# DCC for Dummies



## Doc Holliday (Apr 6, 2014)

My first (and only) layout had DC power/control. Since I'm rebuilding, I'm thinking of upgrading to DCC. I'm modeling the Old West, circa 1860 so will be using small locos like the Jupiter. I'm also more into scenery than running trains an dam content with a couple of trains going round and round rather than switching. I've tried to do some research, but it seems like opinions and options vary greatly. Any suggestions for resources for a DCC newbie to help evaluate the cost/benefits of DCC?


----------



## Brakeman Jake (Mar 8, 2009)

For two trains,a starter set like the Digitrax Zephyr Extra with a second throttle like the UT4 will fit your needs nicely.It's easily expandable should you want to.


----------



## Ray Haddad (Feb 19, 2014)

DCC has no cost benefit. You can reduce your costs by careful shopping and planning but the cost will always be higher than DC. Sorry, but that's the name of the DCC game.

Here is a most exellent source of information for anyone just getting started.
http://www.mrdccu.com/


----------



## golfermd (Apr 19, 2013)

Another way to help with cost is to stay away from sound for the time being. Sound adds significantly to cost. You can get a DCC decoder for $15-$20, versus $100 for a sound decoder (plus the cost of speakers, speaker enclosures, etc...). One thing, when you get a sound decoder it is DCC, but a DCC decoder is not sound. What DCC gives you is the ability to run your locomotives independent of each other since each locomotive has its own identity. So you can command one locomotive to do something without affecting another locomotive.


----------



## DonR (Oct 18, 2012)

Doc

DCC is much more simple than it appears at first, especially if you
come across some of the discussions of installation and adjusting
of the decoders.

If you do not plan an extensive layout with a lot of turnouts and
yards and with only two or three locos, then any one of the DCC
systems will do fine for you. Possibly the most simple of all to
use is the Bachmann EZ controller. It's not for a guy with a lot
of sound locos though.

Basically, you simply run several drops from your tracks to
spread the power around evenly.

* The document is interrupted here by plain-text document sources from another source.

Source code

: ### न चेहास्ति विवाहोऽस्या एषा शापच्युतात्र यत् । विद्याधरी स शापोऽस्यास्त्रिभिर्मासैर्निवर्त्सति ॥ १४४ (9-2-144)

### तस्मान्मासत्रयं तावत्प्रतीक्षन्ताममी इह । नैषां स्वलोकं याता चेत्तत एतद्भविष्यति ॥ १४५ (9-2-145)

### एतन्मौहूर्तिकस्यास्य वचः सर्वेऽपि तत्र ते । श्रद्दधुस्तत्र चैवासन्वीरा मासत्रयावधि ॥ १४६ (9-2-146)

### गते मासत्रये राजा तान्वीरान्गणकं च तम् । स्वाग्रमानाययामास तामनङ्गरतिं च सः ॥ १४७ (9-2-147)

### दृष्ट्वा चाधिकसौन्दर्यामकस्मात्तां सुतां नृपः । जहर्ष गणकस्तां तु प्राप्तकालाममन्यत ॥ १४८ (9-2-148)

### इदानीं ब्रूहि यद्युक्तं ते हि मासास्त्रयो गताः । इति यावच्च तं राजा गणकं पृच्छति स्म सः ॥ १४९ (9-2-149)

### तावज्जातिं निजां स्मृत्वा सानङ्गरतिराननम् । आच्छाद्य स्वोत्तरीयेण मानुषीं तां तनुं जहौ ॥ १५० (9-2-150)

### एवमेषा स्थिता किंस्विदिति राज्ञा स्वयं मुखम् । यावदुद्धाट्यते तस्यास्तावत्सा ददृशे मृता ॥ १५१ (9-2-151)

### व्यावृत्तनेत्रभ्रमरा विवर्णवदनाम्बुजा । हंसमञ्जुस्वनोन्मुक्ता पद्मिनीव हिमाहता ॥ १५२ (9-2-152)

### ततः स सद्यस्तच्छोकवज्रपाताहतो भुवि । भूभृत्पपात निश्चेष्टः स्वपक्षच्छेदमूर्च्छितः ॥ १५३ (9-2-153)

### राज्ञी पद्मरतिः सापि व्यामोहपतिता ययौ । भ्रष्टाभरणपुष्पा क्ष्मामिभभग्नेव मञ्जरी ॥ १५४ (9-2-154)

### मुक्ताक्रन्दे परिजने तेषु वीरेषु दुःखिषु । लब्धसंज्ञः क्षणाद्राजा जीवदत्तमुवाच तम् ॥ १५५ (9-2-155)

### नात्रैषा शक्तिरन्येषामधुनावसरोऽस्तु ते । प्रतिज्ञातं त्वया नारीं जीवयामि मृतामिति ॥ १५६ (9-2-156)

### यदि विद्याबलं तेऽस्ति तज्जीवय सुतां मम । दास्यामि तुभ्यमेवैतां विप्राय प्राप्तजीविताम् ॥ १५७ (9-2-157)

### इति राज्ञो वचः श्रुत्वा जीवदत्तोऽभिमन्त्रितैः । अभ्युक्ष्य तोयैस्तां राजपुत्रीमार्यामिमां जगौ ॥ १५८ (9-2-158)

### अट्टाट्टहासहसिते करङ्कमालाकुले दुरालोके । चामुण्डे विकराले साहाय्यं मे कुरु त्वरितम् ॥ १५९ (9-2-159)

They are connected to a
pair of wires, the buss, which is connected to the controller. 
You do not need any on/off
switches or isolated sections. The track is powered at all times.
Your controller tells each loco individually what you want to do. You can
even have a single track main line with locos going in opposite
directions at the same time.

When you buy your locos make certain they state DCC on Board or
words to that effect. DCC READY is a DC locomotive and you must
buy a decoder and install it to be DCC active.

Don


----------



## Doc Holliday (Apr 6, 2014)

Thanks for the replies and info. Lots to consider.


----------



## musicwerks (Jan 4, 2012)

I run a small 4x8 layout with few engines.

I only installed my biggest and most expensive Proto2K steam engines with Tsunami sounds (my first DCC install, entire set with decoder, harness and enclosure supplied by NIMT). It was a breeze.

a) After gaining experience, I depended on relatively affordable Digitrax DH123D for non-sound installs. They are cheaper but will require hard-wiring/soldering. 

Besides, Digitrax honors no questions asked policy even when decoders get burnt (I burnt a few) due to user mistakes. So IMOH, that's the way to go for a start.

b) I started with a Bachmann EZ command which is easy to use. I upgraded to NCE Powercab after a few months (which allows for a lot better programming that Bachmann can't do at all). 

I agree with Ray, DCC can only add on to cost- especially with sound decoders (all my steam engines now have sound).

Musicwerks


----------